Supplied records ->

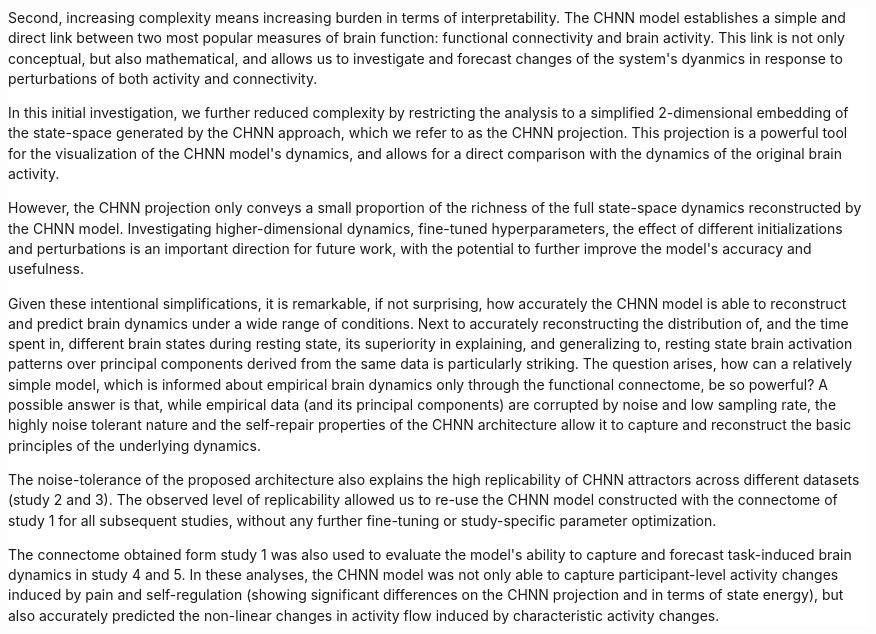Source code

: Second, increasing complexity means increasing burden in terms of interpretability. The CHNN model establishes a simple 
and direct link between two most popular measures of brain function: functional connectivity and brain activity. This 
link is not only conceptual, but also mathematical, and allows us to investigate and forecast changes of the system's 
dyanmics in response to perturbations of both activity and connectivity. 

In this initial investigation, we further reduced complexity by restricting the analysis to a simplified 2-dimensional 
embedding of the state-space generated by the CHNN approach, which we refer to as the CHNN projection. This 
projection is a powerful tool for the visualization of the CHNN model's dynamics, and allows for a direct comparison 
with the dynamics of the original brain activity. 

However, the CHNN projection only conveys a small proportion of the richness of the full state-space dynamics 
reconstructed by the CHNN model. Investigating higher-dimensional dynamics, fine-tuned hyperparameters, the effect of 
different initializations and perturbations is an important direction for future work, with the potential to further 
improve the model's accuracy and usefulness.

Given these intentional simplifications, it is remarkable, if not surprising, how accurately the CHNN model is able to 
reconstruct and predict brain dynamics under a wide range of conditions. Next to accurately reconstructing the 
distribution of, and the time spent in, different brain states during resting state, its superiority in explaining, and
generalizing to, resting state brain activation patterns over principal components derived from the same data is 
particularly striking. The question arises, how can a relatively simple model, which is informed about empirical brain
dynamics only through the functional connectome, be so powerful? A possible answer is that, while empirical data (and 
its principal components) are corrupted by noise and low sampling rate, the highly noise tolerant nature and the 
self-repair properties of the CHNN architecture allow it to capture and reconstruct the basic principles of the 
underlying dynamics.

The noise-tolerance of the proposed architecture also explains the high replicability of CHNN attractors across different
datasets (study 2 and 3). The observed level of replicability allowed us to re-use the CHNN model constructed with the 
connectome of study 1 for all subsequent studies, without any further fine-tuning or study-specific parameter 
optimization.

The connectome obtained form study 1 was also used to evaluate the model's ability to capture and forecast task-induced
brain dynamics in study 4 and 5. In these analyses, the CHNN model was not only able to capture participant-level 
activity changes induced by pain and self-regulation (showing significant differences on the CHNN projection and in
terms of state energy), but also accurately predicted the non-linear changes in activity flow induced by characteristic
activity changes.
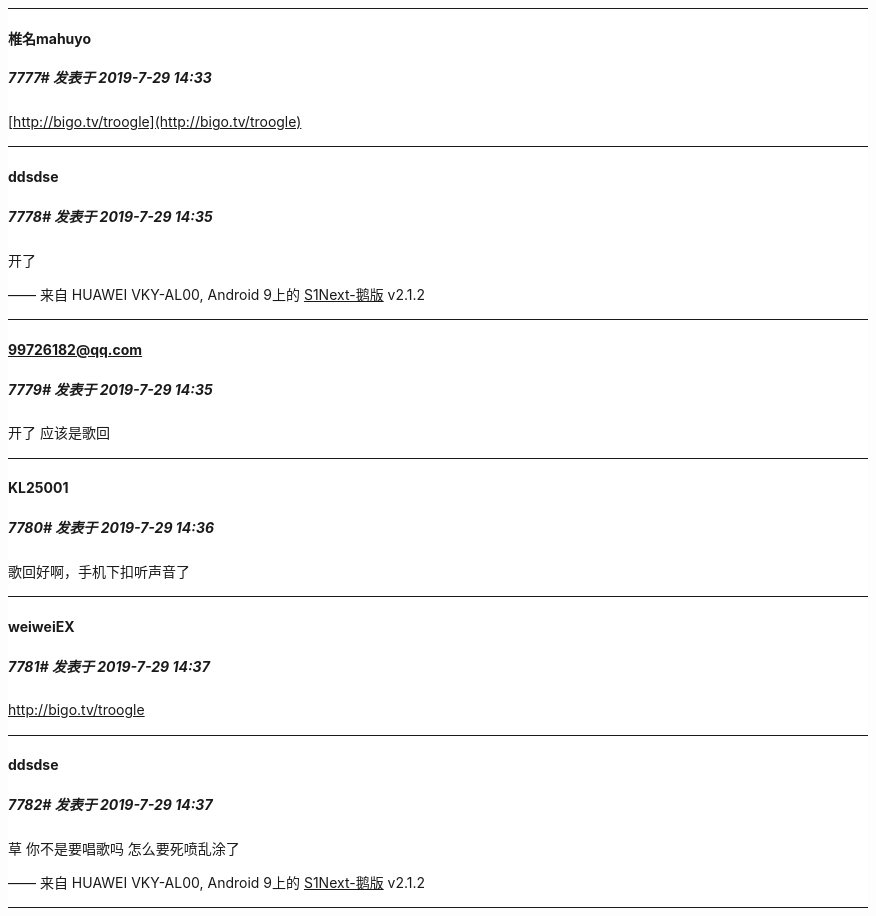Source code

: 
-----

####  椎名mahuyo  
##### 7777#       发表于 2019-7-29 14:33


[http://bigo.tv/troogle](http://bigo.tv/troogle)


-----

####  ddsdse  
##### 7778#       发表于 2019-7-29 14:35


开了

—— 来自 HUAWEI VKY-AL00, Android 9上的 [S1Next-鹅版](https://github.com/ykrank/S1-Next/releases) v2.1.2


-----

####  99726182@qq.com  
##### 7779#       发表于 2019-7-29 14:35


开了 应该是歌回


-----

####  KL25001  
##### 7780#       发表于 2019-7-29 14:36


歌回好啊，手机下扣听声音了


-----

####  weiweiEX  
##### 7781#       发表于 2019-7-29 14:37


http://bigo.tv/troogle


-----

####  ddsdse  
##### 7782#       发表于 2019-7-29 14:37


草 你不是要唱歌吗 怎么要死喷乱涂了

—— 来自 HUAWEI VKY-AL00, Android 9上的 [S1Next-鹅版](https://github.com/ykrank/S1-Next/releases) v2.1.2


-----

Exercise objective ->
How many lines in the items above contain the string "level"? Case counts. Reply with only the number.

Task solution ->
2